Request A
Reproduce the rows of data below exactly, starting at the line that has "genus: Miconia" and continuing through the final row.

[Start of Source excerpt]

Definition. We require that everything be defined in America.
No different for poverty. You want to know what poor
is, we can tell you. For a family of four, it’s $19,307
and a couple is poor at $12,334.
The interesting thing is (if
it’s not too grotesque to talk about poverty as
interesting) that you can be every bit as poor earning $19,500
and yet lose various and sundry gift packages worth a whole
lot of money. Such as housing assistance, food stamps, school
lunch programs and the like. An extra $193 bumps you out
of that even though you won’t feel one bit richer.
Getting back to Caledonia and Highland Park, the same nineteen
grand will buy you quite decent housing in Caledonia, a two
bedroom house can be had there for about $7,000 per year.
A two bedroom apartment in Highland Park will set you back
$10,500 and don’t even ask about a house. Thus housing
varies by from 36% to 55% of available income, depending
upon where you’re poor.
Apropos to just these differentiations within the fixed-numbers
of the poverty legislation currently applicable, a bright
young newly-elected congressman has proposals. Rahm Emanuel,
Congressman from Chicago says “We’re getting
at best an impressionistic sense of what’s going on
in the economy.” Poverty levels, personal savings,
inflation, health insurance and all kinds of similar data
that drives policy-making is increasingly based on census
figures that are too broad. Thus we overstate some problems
and understate others. “Major policy decisions are
being made based on data that is inadequate to the task,” says
Emanuel.

[End of Source excerpt]
[Start of Task data]

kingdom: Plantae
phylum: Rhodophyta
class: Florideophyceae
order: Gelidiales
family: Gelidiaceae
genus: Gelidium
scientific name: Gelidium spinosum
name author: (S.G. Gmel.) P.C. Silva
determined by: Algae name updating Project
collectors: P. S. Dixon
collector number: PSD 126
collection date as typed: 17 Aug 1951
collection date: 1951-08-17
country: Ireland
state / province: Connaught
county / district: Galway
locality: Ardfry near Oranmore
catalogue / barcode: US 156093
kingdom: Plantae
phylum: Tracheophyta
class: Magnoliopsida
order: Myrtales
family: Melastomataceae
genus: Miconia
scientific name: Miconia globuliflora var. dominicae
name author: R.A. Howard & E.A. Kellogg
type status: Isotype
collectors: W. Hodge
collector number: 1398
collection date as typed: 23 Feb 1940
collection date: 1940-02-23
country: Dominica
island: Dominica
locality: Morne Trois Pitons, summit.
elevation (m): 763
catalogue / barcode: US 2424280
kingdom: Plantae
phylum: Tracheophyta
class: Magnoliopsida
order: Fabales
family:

[End of Task data]

Request B
From the poverty passage above, write out the words from "Definition. We require" through "poor at $12,334.", changing "America" to "Canada".

Correct result A
genus: Miconia
scientific name: Miconia globuliflora var. dominicae
name author: R.A. Howard & E.A. Kellogg
type status: Isotype
collectors: W. Hodge
collector number: 1398
collection date as typed: 23 Feb 1940
collection date: 1940-02-23
country: Dominica
island: Dominica
locality: Morne Trois Pitons, summit.
elevation (m): 763
catalogue / barcode: US 2424280
kingdom: Plantae
phylum: Tracheophyta
class: Magnoliopsida
order: Fabales
family:

Correct result B
Definition. We require that everything be defined in Canada.
No different for poverty. You want to know what poor
is, we can tell you. For a family of four, it’s $19,307
and a couple is poor at $12,334.